Albanian martyrs of Communist era to be beatified
They were tortured to death, strung up by their feet, shot or thrown into quicksand.
Now, more than 30 years after their deaths, 38 Albanian Catholics killed under the Communist regime of dictator Enver Hoxha are to be beatified — one of the last steps on their path to sainthood.
Vatican officials will join the Balkan country’s small Catholic community on Saturday to remember their martyrs at a cathedral mass in the northwestern city of Shkodra, whose cemetery was the scene of executions.
“Faith in Christ was our only glimmer of hope in the life of Communist hell,” said Father Ernest Simoni, who spent nearly two decades doing forced labour in prison and in the fields.

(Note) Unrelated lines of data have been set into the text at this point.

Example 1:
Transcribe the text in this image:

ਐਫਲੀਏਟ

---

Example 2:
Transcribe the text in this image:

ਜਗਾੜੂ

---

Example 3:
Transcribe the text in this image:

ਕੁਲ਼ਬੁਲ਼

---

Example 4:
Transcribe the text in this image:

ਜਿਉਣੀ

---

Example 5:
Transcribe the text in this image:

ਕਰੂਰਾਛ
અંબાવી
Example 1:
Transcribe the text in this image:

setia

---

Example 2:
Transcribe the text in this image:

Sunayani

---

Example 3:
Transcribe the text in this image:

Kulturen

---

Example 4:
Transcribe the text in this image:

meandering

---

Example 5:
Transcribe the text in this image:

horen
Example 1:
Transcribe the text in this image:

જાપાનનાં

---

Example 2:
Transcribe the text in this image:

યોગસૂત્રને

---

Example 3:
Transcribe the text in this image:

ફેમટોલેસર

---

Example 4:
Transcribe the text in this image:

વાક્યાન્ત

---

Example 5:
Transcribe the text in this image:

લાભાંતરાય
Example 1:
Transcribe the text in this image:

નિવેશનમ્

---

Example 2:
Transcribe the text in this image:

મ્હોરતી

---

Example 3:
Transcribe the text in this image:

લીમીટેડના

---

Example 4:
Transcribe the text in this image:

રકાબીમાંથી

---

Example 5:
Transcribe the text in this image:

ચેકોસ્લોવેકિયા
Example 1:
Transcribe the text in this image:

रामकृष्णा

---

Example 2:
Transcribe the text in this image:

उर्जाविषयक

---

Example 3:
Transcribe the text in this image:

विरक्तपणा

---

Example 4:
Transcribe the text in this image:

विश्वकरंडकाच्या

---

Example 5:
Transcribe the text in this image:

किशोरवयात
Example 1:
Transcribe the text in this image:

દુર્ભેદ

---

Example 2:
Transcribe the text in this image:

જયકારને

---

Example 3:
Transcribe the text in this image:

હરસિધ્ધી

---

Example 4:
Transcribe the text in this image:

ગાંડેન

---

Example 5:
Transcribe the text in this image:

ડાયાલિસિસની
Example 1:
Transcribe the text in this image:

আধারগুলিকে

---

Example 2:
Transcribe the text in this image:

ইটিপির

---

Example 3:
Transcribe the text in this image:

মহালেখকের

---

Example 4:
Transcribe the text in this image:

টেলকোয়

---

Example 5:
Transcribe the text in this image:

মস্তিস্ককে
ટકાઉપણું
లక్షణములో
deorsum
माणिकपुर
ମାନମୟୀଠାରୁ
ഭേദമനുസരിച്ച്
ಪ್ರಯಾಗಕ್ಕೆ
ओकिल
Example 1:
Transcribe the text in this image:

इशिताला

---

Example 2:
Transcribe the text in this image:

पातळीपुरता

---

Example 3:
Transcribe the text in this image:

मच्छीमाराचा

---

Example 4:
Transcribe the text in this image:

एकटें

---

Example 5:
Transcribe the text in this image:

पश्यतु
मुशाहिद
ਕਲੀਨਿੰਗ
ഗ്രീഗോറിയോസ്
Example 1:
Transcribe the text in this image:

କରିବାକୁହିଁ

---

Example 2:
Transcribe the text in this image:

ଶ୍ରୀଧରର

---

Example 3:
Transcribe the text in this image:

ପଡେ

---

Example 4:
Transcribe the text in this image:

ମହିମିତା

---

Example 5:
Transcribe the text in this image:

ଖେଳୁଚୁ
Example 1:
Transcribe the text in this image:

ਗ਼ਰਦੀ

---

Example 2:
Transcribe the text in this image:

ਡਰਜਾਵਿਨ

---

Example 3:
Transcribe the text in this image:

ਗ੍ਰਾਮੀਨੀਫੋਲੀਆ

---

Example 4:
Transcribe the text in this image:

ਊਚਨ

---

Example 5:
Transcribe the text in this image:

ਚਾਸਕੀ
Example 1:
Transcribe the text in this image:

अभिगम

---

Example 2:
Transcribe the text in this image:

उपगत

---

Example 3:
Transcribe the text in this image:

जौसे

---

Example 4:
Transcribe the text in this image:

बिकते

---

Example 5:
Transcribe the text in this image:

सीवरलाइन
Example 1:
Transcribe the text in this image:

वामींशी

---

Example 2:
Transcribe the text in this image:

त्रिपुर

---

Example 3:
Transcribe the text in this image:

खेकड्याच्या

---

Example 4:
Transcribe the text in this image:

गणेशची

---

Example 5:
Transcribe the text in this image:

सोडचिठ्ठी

The 88-year-old clergyman will on November 19 become only the second Albanian to become a cardinal.
Initially condemned to death for celebrating a mass in memory of slain US president John F. Kennedy, he instead was forced to toil and eventually escaped the brutal repression during prisoners’ unrest in 1973.
Two-thirds of his sentence was spent in pyrite mines in the deserted Albanian mountains, more than 100 kilometres (60 miles) north of Tirana.
The bodies of hundreds who went missing still lie in the underground passages around the notorious Spac labour camp.
Few Albanians at the time knew about the prison complex — except that people who went there rarely returned.
If there was a Marxist motto that dictator Hoxha liked to repeat, it was that religion is the “opium of the people” and he tried to eradicate it from his country, officially declaring it an atheist state in 1967.
He engaged youth organisations to destroy 1,280 churches and mosques, which were sometimes transformed into sports or entertainment halls.
Seven bishops, 111 priests, 10 seminarists and eight nuns died in detention or were executed between 1945 and 1985, accused of having hidden arms to overthrow the regime, or of being spies or traitors.
“Albania was a land of martyrs,” Pope Francis told a crowd of up to 300,000 when he visited Tirana in 2014.
In the Shkodra cathedral museum, 82-year-old priest Gjergj Simoni — imprisoned for 10 years for writing a “Letter to Lucifer” meant for Hoxha — recently told the story of the 38 believers who will be beatified.
There was Marie Tuci, a young woman tortured to death, and priest Pjeter Cuni, who did not survive being hung up by his feet.
Another priest, Leke Sirdani, was thrown alive into a cesspool, while Josif Papamihaili was swallowed by a quicksand swamp in eastern Albania.
Two German priests are among the martyrs and one Italian, Giovanni Faustini, who was shot aged 47.
“How is it possible that a man could invent such tortures to humiliate people who refused to surrender and never betrayed their faith?” wondered Angelo Massafra, the archbishop of Shkodra.
More than 30 years after the death of Hoxha in 1985, the dictator’s dream of an atheist country has disappeared.
According to the national institute of statistics, 56.7 percent of Albania’s three million people identify as Muslims, while more than 10 percent are Catholic and almost seven percent Orthodox.
Fewer than 14 percent refuse to answer the question of their religion.
Drane Malaj, 71, wiped her eyes as she recalled her uncle, a priest whose remains were found four decades after he was shot in Shkodra, and who will be beatified this weekend.
“He has a grave and will be recognised as a martyr in the name of God,” she said.